A voice for the voiceless

TJ Kimball

It’s no secret that the history of Native Americans is one that is brimming with injustices on behalf of white settlers. One of the indirect wrongdoings is the loss of historical documentation of the natives – an issue that an upcoming Grand Valley State University-related project looks to resolve.                                                                                           

“Over the mid part of the 20th century there were a whole range of federal and state policies to take Native Americans off of reservations and bring them to boarding schools and cities,” said Melaine Shell-Weiss.

Shell-Weiss is the director of the Kutsche Office of Local History, a part of the Brookes College of Interdisciplinary Studies. Her latest project, “Defend Our History, Unlock Your Spirit,” seeks to share an untold story about Native Americans in West Michigan and beyond.

“This forced relocation of Native American populations constitutes one of the largest non-consenting migrations in history,” Shell-Weiss said. “The fact that it goes untold is a terrible loss.
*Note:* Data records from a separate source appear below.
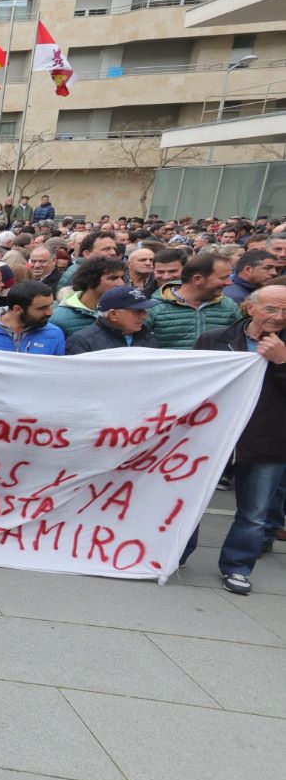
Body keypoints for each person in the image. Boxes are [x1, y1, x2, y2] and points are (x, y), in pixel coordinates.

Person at [197, 283, 286, 595]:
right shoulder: (215, 339)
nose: (278, 316)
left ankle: (237, 567)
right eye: (271, 308)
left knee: (254, 513)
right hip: (213, 437)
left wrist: (282, 363)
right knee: (189, 499)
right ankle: (177, 553)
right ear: (251, 308)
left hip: (268, 442)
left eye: (285, 311)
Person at [145, 250, 243, 349]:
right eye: (223, 278)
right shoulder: (155, 308)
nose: (229, 283)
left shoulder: (229, 306)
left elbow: (242, 341)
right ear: (197, 279)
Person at [66, 286, 162, 353]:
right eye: (137, 311)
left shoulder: (148, 335)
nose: (144, 315)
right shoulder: (82, 342)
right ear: (113, 315)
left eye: (144, 310)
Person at [51, 257, 127, 338]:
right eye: (113, 278)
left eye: (122, 278)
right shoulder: (58, 318)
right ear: (91, 280)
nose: (121, 283)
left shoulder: (129, 310)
It’s a major hole both in our history and in our experience as citizens of West Michigan.”

The project, now in the initial planning phase of development, is intended to extend over the next five years. It seeks to spread awareness of Native American histories both within and outside the native community, inviting members from both sides to engage in a culturally enriching dialogue.

Their first event will be held at the Potawatami Northern Health Center on Nov. 13. Members of the native communities in West Michigan will be invited to share their stories and show their own cultural artifacts. Its intention is to begin conversation that’ll hopefully last for decades.

That’ll be followed by another event on Nov. 19 on GVSU’s Allendale Campus in the multipurpose room. The event will serve as an opportunity to reach out to the university community and discuss the first leg of the cross-cultural experience that was initiated in the prior week.

“We want to see a fuller inclusion of Native American histories across our curriculum,” Shell-Weiss said. “This is important for GVSU and we have special resources here. We are the only state university in Michigan that has a university Native American advisory board. GVSU faculty, staff, students and members of the community are on that board, and that gives us an incredible sense of guidance.”

The project has outlined three major goals. The first of which is to create a list of 50-60 influential Native Americans throughout the West Michigan area to interview. The hope is that, through oral expression, we might discover new truths about our shared history.

The second goal is to collect resources that already exist. Shell-Weiss’s office is working with archival resources both within and outside GVSU to collect whatever information is available about these peoples’ unheard story.

The third and final goal is to reach out the GVSU community. The Kutsche Office hopes to broaden students’ understanding and foster their engagement in what is an unmistakably important part of their past.

“What we’re doing provides validation to the young people we work with,” Shell-Weiss explained. “It gives them a sense that their stories are important.”

The project is the result of a multi-faceted collaboration between several branches of the university’s administration. The Kutsche Office, the GVSU Native American Advisory Board, the Office of Multicultural Affairs and the Grand Valley Special Collections and Archive have all teamed up to turn this shared education into a reality.

Such a wide alliance could prove to be a testament to the community’s commitment to diversity, and it’s certainly a message of inclusion that many students will carry with them over the next several years.